27 Aug 2019
We believe that as a result of the Jalan Committee Recommendations, the currency in circulation (CIC) entry on the RBI’s balance sheet will increase from Rs. 21.6 lakh crore to Rs. 23 lakh crore. This will happen because the quantum of Rs. 1.48 lakh crore will be recorded under CIC instead of the economic capital (contingency fund and revaluation balances).
Some portion of this new M1 will find its way into the system and add to liquidity, alleviating the supply side concerns further. The money will be transferred to the Union Government of India as a onetime transfer as the optimized balance sheet may not yield similar quantum in the short to medium term. RBI’s regular dividend payments on an annual basis will however continue and will be calculated based on the expected shortfall approach, which in turn will assess the central bank’s market risk.
The Government of India Windfall
We expect that the Government of India will gain Rs. 1.48 lakh crore under the Interest Receipts, Dividends and Profits entry on the revenue account – (receipts) side of the consolidated fund of India. As a result, the sub-entry of Dividend and Profits will increase to Rs. 2.21 lakh crore as compared to the budget estimate of Rs. 1.63 lakh crore.

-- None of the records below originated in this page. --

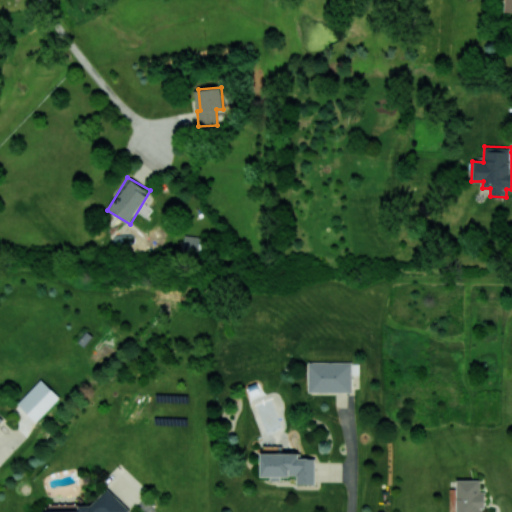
[(201,236),(184,235),(182,254),(199,255),(201,236)]
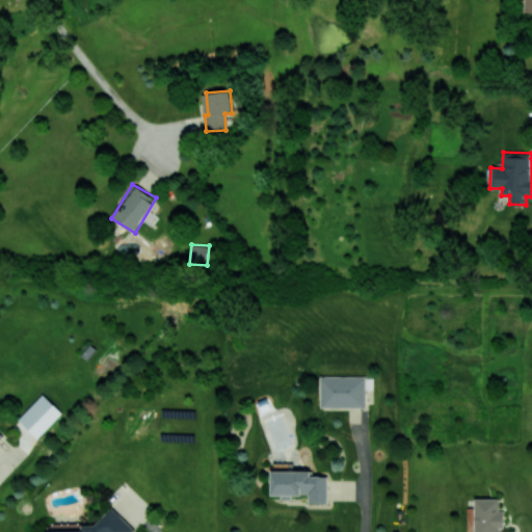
[(320,407),(366,407),(366,376),(321,376),(320,407)]
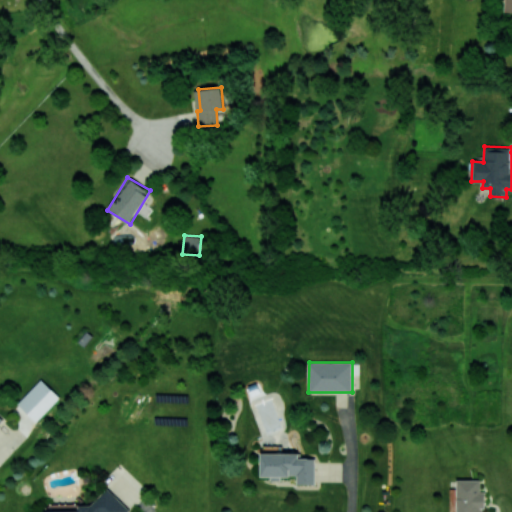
[(17,403),(36,421),(60,397),(41,379),(17,403)]
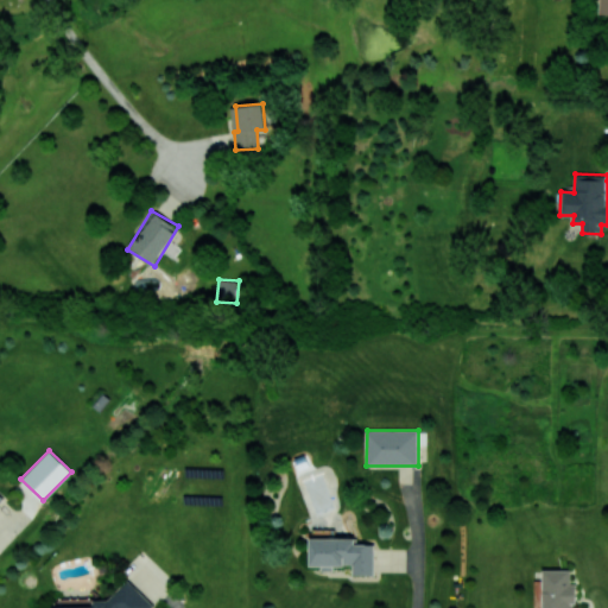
[(355,538),(310,537),(310,565),(353,567),(352,574),(373,575),(374,544),(355,543),(355,538)]
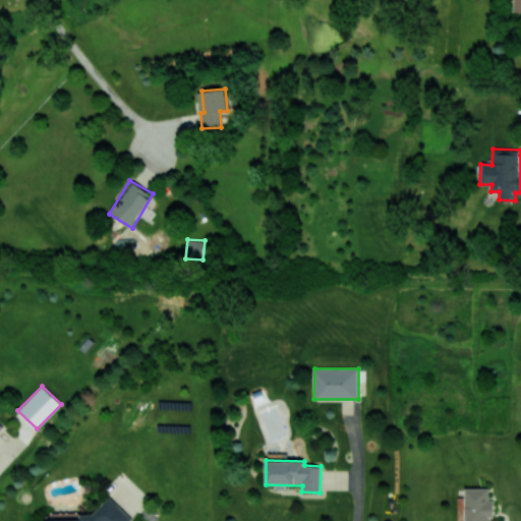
[(489,488),(464,487),(463,520),(493,520),(493,500),(488,500),(489,488)]
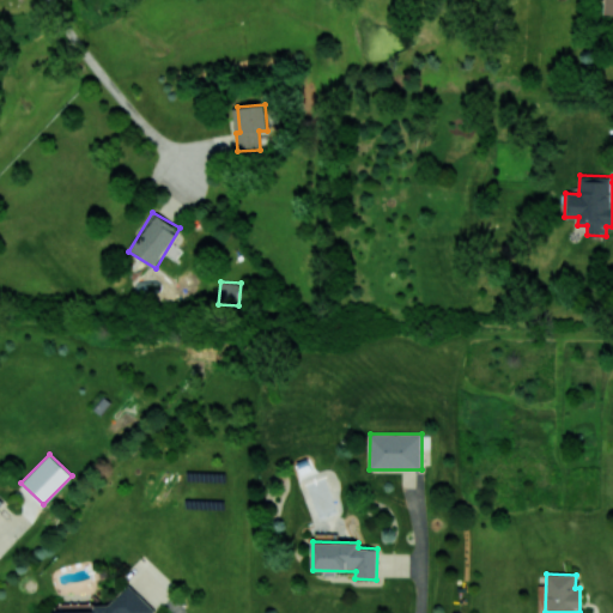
[(54,612),(155,612),(156,612),(128,584),(109,605),(93,605),(93,612),(54,612)]
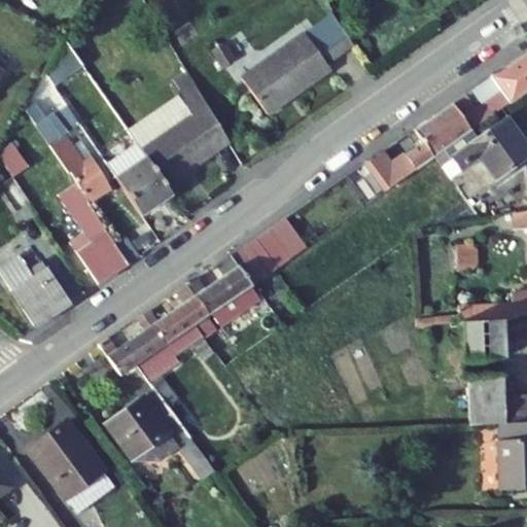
[(327,66),(353,46),(332,14),(242,79),(268,115),(330,70),(327,66)]
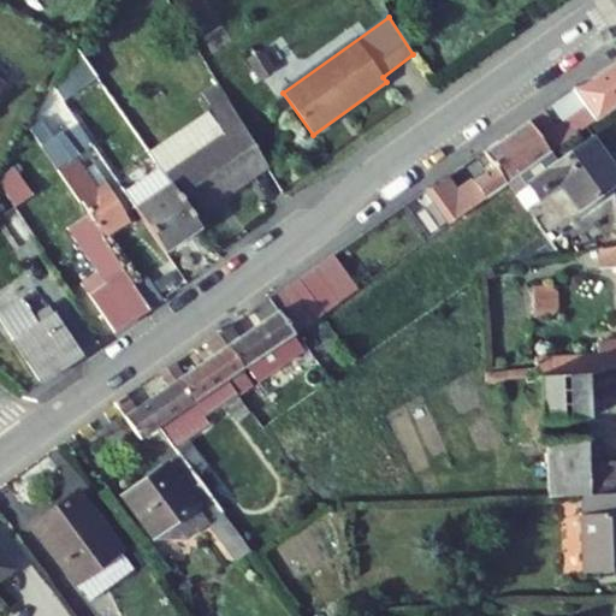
[(99,37),(106,45),(117,31),(110,24),(99,37)]
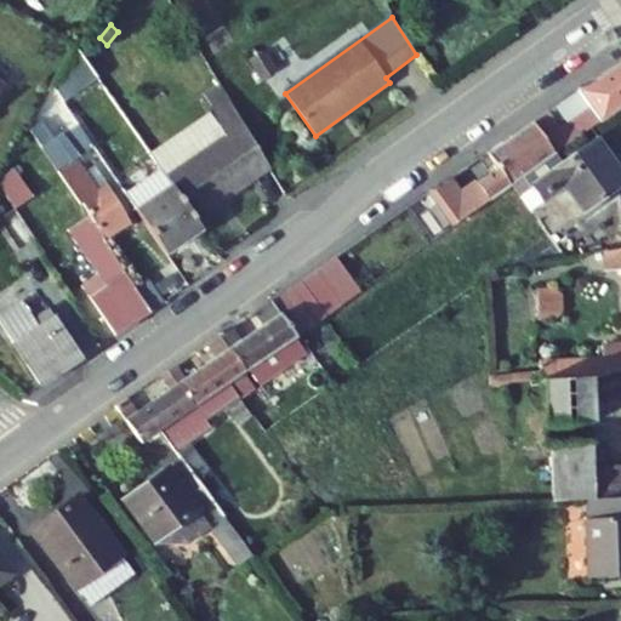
[(63,102),(97,79),(74,45),(51,84),(63,102)]
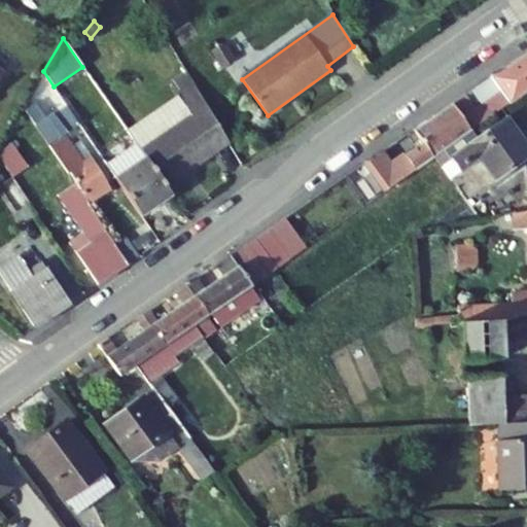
[(211,51),(221,69),(236,61),(225,43),(211,51)]
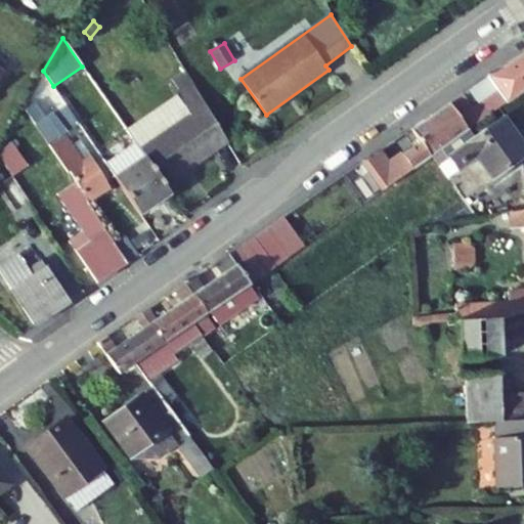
[(463,94),(450,103),(469,129),(523,90),(523,52),(488,78),(498,90),(479,104),(473,108),(463,94)]
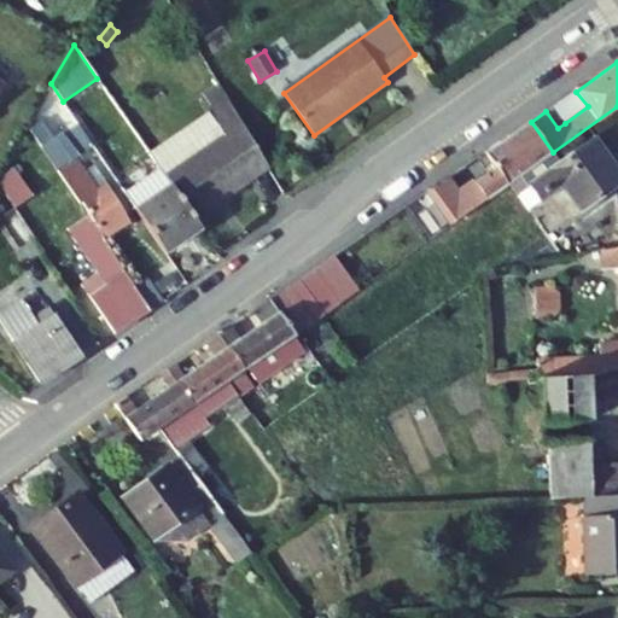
[(219,83),(199,97),(210,111),(228,99),(219,83)]
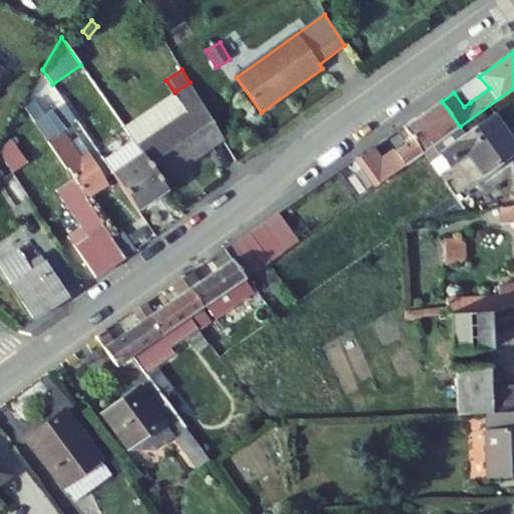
[(479,76),(460,88),(470,102),(489,88),(479,76)]
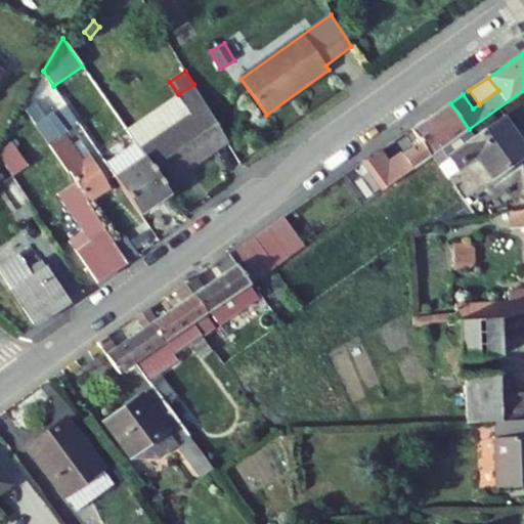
[(37,93),(44,96),(50,83),(43,80),(37,93)]
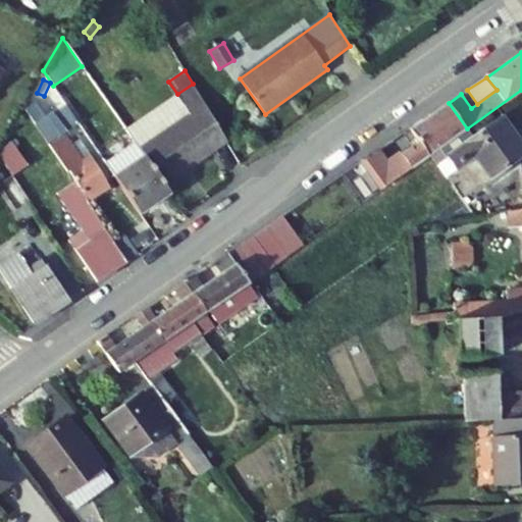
[(140,149),(164,184),(227,141),(193,84),(177,94),(191,115),(140,149)]
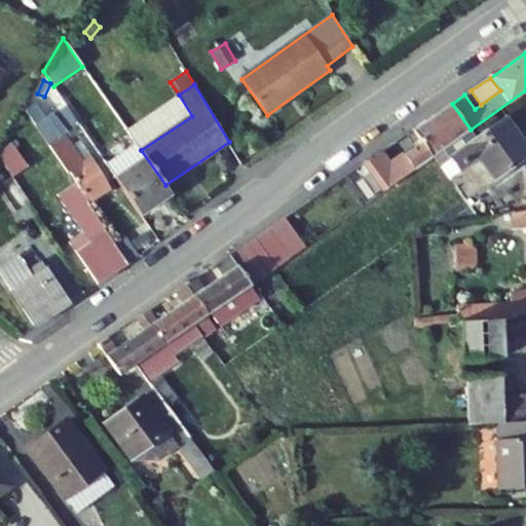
[(179,95),(127,130),(136,143),(141,150),(192,116),(179,95)]
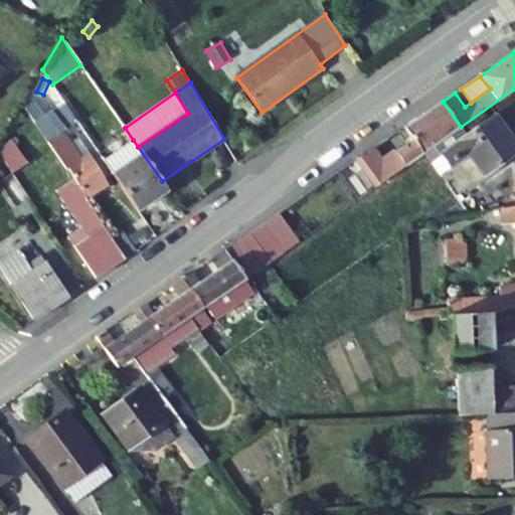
[(373,149),(361,157),(380,185),(411,163),(425,153),(461,127),(443,102),(404,128),(413,140),(381,162),(373,149)]
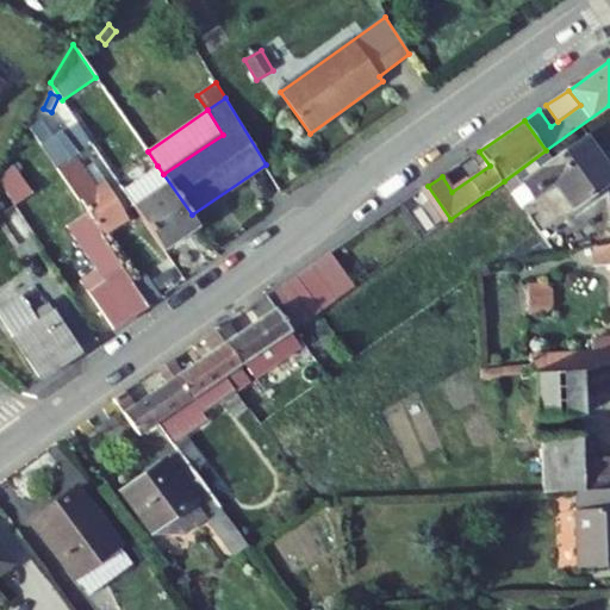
[(79,125),(70,131),(69,129),(43,148),(79,201),(81,200),(101,234),(128,218),(106,182),(95,188),(82,169),(74,156),(92,144),(79,125)]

The quantum gained will have a direct bearing over the Revenue Deficit, which will come down to Rs. 4.27 lakh crore from the budget estimate of Rs. 4.85 lakh crore – a decline of almost 12%. We expect the incremental windfall to be spent on capex, primarily infrastructure and provide a booster shot to the ailing investment, consumption cycle.
Dissection of the Committee’s Recommendation
The committee is with the view that the RBI’s current contingency fund, which has been called as the Realized Equity should be within the range 6.5%-5.5% of the balance sheet. This was inferred via expected shortfall calculations under stressed conditions in order to assess the RBI’s market risk. The committee fund that the RBI’s current provisioning under this entry on the liability side of the balance sheet comes to 6.8%. In its assessment, the committee recommended the contingency risk at 5.5% of the balance sheet – hence allowing the transfer of Rs. 52,637 crores to the Government of India as excess risk provisions.
While assessing the revaluation balances, within the economic capital framework, the committee was with the view that any surpluses in this regard cannot be used for meeting any shortfalls in provisions. According to the committee, the revaluation balances can be termed as unrealized valuation gains and can be best treated as risk buffers. Therefore, these balances are non-distributable by virtue and cannot be transferred to the contingency fund for meeting obligations at any time.
Under the revised framework, the committee recommended a range of 20%-24.5% of the RBI’s balance sheet for revaluation balances (as part of the economic capital). Given the current provision being 23.3%, the committee allowed the transfer of excess provisions under this head to the Government of India – taking the lower bound of the range. This will result in the transfer of Rs. 1.23 lakh crore under this head to the Government as onetime payment. Since, as interim dividend payment, Rs. 28,000 crores have been already paid, the final quantum under this head will come to Rs. 95,000 crores.